Problem to solve >>
Go through the entries below. Copy out every line that contains "logotext".

Listed records >>
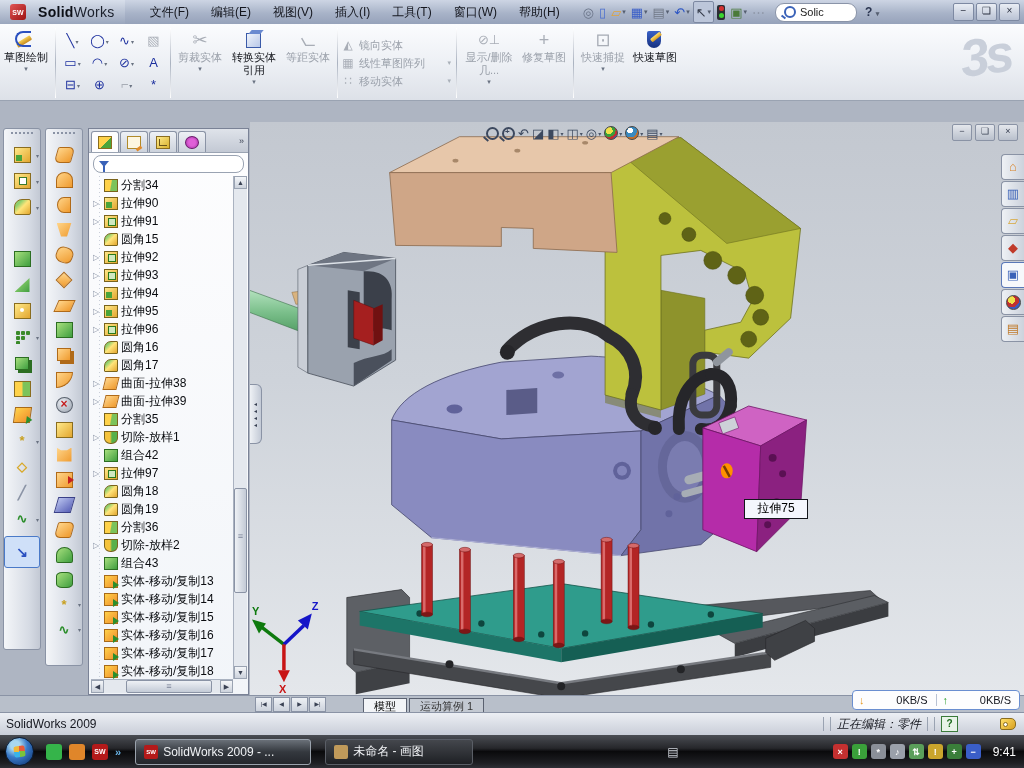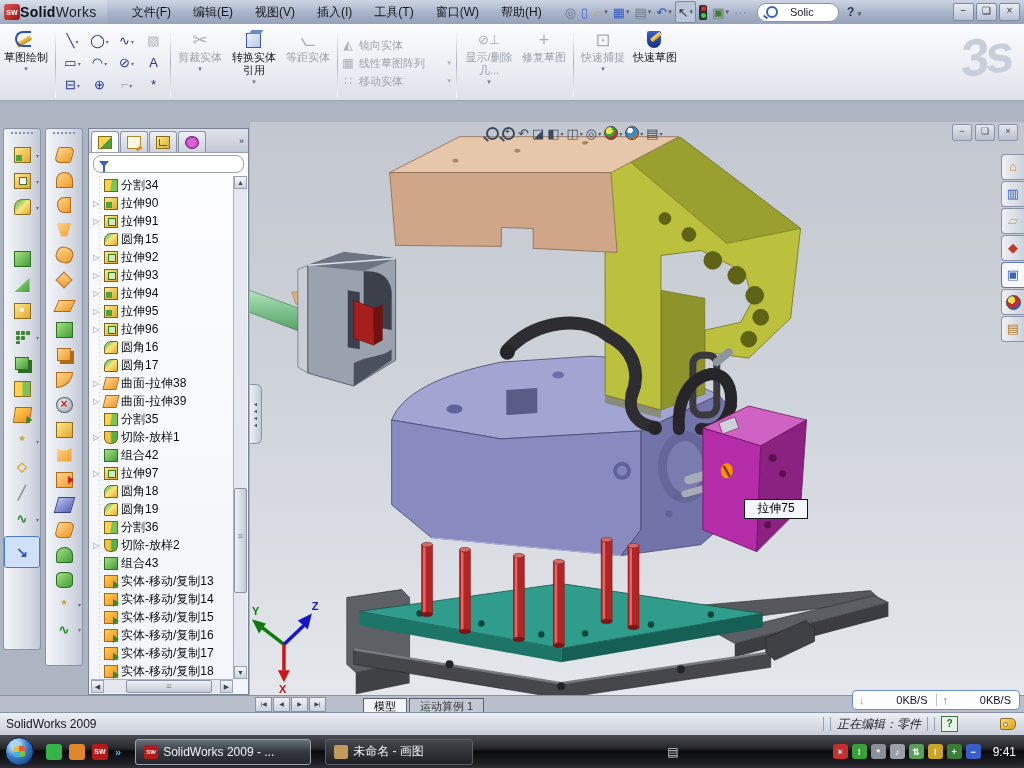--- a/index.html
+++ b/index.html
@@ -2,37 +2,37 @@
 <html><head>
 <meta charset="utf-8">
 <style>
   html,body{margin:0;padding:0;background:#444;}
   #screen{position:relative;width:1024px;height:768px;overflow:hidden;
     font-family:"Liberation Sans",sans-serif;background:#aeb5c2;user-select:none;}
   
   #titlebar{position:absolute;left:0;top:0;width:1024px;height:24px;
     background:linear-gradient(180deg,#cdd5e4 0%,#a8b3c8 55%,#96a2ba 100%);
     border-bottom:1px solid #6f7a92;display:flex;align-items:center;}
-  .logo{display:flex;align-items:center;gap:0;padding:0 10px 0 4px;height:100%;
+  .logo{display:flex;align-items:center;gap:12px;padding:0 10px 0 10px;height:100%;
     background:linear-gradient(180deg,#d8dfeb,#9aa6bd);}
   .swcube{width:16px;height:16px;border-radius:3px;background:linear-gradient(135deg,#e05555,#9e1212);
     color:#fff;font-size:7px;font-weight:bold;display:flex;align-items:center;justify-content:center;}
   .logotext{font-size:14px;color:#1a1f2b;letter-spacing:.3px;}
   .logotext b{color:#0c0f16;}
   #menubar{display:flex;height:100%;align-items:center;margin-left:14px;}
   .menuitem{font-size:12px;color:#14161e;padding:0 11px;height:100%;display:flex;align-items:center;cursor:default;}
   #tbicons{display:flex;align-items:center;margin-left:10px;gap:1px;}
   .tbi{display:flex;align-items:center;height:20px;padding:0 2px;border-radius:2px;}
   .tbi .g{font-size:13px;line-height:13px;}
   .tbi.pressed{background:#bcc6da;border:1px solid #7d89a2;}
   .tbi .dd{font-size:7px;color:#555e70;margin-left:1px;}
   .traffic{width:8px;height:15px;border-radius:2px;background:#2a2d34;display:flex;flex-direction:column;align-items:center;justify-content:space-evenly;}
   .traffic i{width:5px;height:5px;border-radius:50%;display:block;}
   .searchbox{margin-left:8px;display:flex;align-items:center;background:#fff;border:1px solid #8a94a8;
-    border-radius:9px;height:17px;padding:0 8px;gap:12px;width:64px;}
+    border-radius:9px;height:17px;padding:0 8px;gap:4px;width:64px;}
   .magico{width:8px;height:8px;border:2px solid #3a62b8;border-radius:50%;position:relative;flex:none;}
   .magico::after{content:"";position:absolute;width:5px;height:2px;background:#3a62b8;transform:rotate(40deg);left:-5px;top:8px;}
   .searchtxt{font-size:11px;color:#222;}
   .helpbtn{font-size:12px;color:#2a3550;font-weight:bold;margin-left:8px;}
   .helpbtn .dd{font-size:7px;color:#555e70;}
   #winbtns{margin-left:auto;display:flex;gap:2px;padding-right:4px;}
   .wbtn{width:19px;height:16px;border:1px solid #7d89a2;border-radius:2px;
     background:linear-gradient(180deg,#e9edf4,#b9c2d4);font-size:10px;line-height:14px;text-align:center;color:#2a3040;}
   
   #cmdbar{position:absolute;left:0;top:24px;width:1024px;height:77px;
--
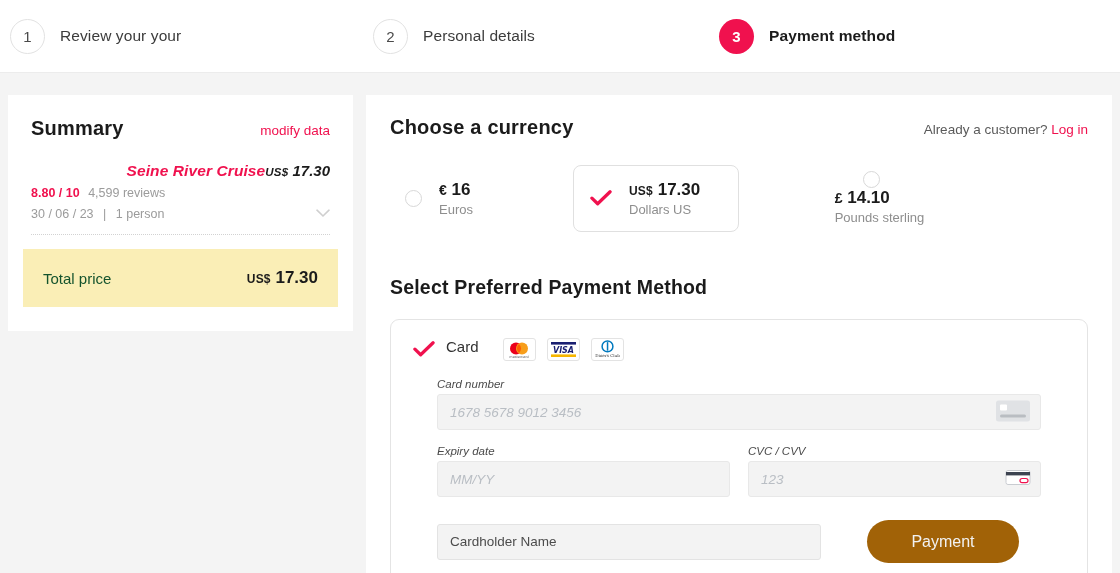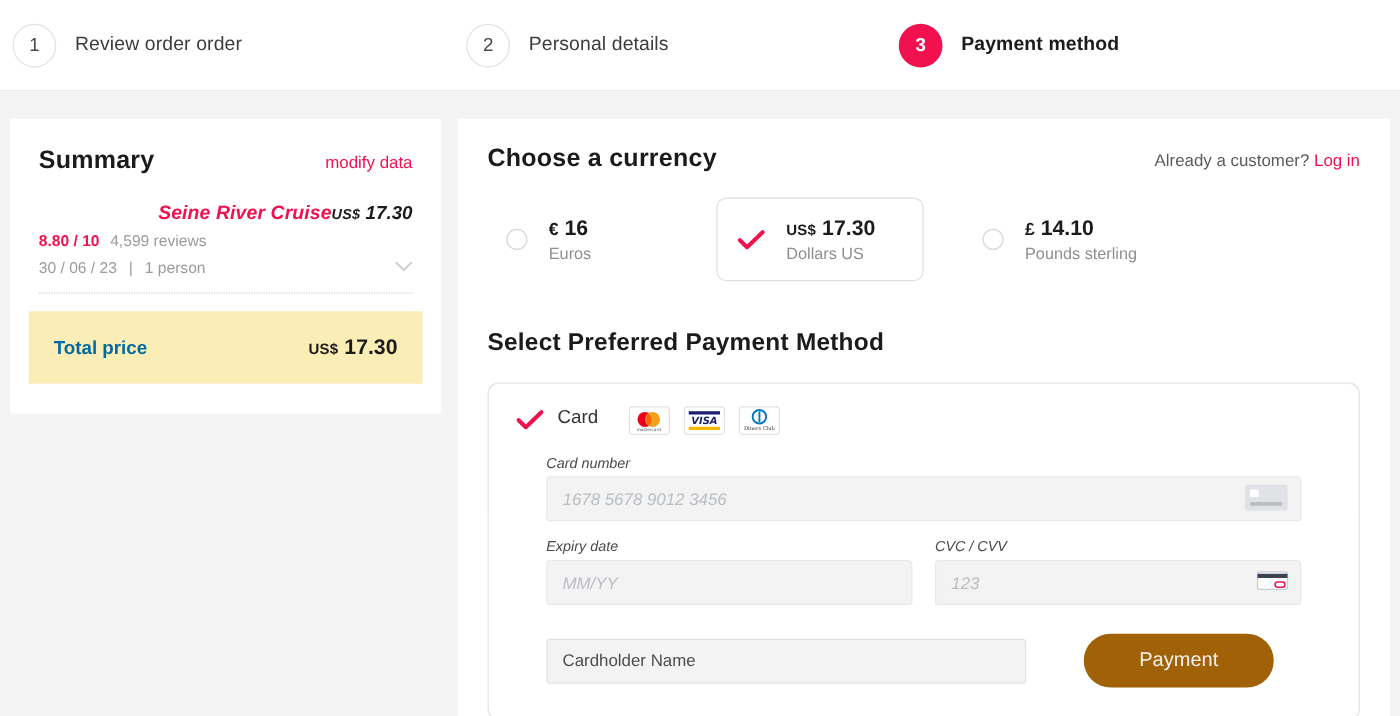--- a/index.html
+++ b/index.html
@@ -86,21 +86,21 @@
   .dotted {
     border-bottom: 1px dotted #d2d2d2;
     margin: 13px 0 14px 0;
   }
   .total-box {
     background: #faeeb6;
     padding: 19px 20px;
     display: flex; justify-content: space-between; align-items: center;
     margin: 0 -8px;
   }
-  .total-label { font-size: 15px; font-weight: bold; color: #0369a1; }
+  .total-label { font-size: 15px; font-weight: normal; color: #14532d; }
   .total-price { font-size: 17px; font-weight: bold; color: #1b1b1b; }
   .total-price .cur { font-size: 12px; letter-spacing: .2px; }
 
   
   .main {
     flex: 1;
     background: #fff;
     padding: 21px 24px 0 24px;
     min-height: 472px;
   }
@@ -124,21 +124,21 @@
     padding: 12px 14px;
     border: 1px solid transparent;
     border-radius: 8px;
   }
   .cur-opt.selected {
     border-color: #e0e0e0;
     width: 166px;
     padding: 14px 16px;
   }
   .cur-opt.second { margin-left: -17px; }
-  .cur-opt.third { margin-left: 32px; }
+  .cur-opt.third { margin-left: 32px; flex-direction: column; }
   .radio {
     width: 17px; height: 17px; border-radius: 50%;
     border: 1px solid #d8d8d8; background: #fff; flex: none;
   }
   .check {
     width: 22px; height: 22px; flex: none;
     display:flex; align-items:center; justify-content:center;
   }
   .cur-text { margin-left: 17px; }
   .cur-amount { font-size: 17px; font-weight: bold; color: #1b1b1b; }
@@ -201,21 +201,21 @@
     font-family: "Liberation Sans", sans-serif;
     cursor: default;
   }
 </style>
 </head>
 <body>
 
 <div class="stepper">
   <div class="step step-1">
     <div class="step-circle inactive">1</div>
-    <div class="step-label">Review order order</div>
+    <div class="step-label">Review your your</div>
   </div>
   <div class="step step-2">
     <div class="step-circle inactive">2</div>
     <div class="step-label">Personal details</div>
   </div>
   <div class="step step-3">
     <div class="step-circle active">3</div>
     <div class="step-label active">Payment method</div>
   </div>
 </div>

Exercise answer >>
   .logotext{font-size:14px;color:#1a1f2b;letter-spacing:.3px;}
   .logotext b{color:#0c0f16;}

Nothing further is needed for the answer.